● The task: What does the data read, word for word, from the line containing "At what depth" through its final line? Give those lines only.
_ _ _ _
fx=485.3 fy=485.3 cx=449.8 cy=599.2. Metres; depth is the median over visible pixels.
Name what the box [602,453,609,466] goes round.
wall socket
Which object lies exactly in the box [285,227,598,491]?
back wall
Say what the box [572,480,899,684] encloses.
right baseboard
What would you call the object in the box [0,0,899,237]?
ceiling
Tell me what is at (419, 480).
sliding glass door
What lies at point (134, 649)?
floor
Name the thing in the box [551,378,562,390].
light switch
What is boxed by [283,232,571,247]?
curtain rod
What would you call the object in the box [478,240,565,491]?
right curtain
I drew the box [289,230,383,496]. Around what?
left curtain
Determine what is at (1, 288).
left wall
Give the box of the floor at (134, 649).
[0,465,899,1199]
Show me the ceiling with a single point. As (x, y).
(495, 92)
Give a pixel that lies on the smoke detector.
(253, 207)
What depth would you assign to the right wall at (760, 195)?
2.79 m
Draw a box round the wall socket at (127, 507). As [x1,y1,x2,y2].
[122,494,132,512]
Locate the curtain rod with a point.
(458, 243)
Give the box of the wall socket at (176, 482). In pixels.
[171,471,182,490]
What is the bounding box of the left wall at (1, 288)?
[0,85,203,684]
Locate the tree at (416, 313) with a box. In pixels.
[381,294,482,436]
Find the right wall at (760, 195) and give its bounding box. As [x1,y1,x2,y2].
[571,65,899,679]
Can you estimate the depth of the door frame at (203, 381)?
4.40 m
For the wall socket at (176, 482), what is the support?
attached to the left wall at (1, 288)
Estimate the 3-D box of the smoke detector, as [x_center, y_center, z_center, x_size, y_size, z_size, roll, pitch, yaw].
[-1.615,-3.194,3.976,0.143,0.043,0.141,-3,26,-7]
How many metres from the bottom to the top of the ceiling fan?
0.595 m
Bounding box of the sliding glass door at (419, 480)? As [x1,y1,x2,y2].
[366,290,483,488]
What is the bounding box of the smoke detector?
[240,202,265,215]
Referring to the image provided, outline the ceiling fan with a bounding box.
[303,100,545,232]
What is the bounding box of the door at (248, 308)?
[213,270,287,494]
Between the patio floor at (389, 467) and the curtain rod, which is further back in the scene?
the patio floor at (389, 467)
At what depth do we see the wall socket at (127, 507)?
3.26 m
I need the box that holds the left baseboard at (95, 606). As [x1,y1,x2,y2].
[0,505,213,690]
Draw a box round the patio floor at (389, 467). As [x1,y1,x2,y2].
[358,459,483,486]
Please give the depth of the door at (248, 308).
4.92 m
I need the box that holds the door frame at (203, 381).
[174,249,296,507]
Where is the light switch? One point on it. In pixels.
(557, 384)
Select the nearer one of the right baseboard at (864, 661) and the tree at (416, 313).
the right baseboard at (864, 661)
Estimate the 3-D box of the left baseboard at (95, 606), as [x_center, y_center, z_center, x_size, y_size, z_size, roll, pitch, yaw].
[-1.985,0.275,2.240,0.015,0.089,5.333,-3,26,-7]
_ _ _ _
● Written reply:
At what depth do we see the wall socket at (127, 507)?
3.26 m
I need the box that holds the left baseboard at (95, 606). As [x1,y1,x2,y2].
[0,505,213,690]
Draw a box round the patio floor at (389, 467). As [x1,y1,x2,y2].
[358,459,483,486]
Please give the depth of the door at (248, 308).
4.92 m
I need the box that holds the door frame at (203, 381).
[174,249,296,507]
Where is the light switch? One point on it. In pixels.
(557, 384)
Select the nearer one of the right baseboard at (864, 661) and the tree at (416, 313).
the right baseboard at (864, 661)
Estimate the 3-D box of the left baseboard at (95, 606), as [x_center, y_center, z_center, x_size, y_size, z_size, roll, pitch, yaw].
[-1.985,0.275,2.240,0.015,0.089,5.333,-3,26,-7]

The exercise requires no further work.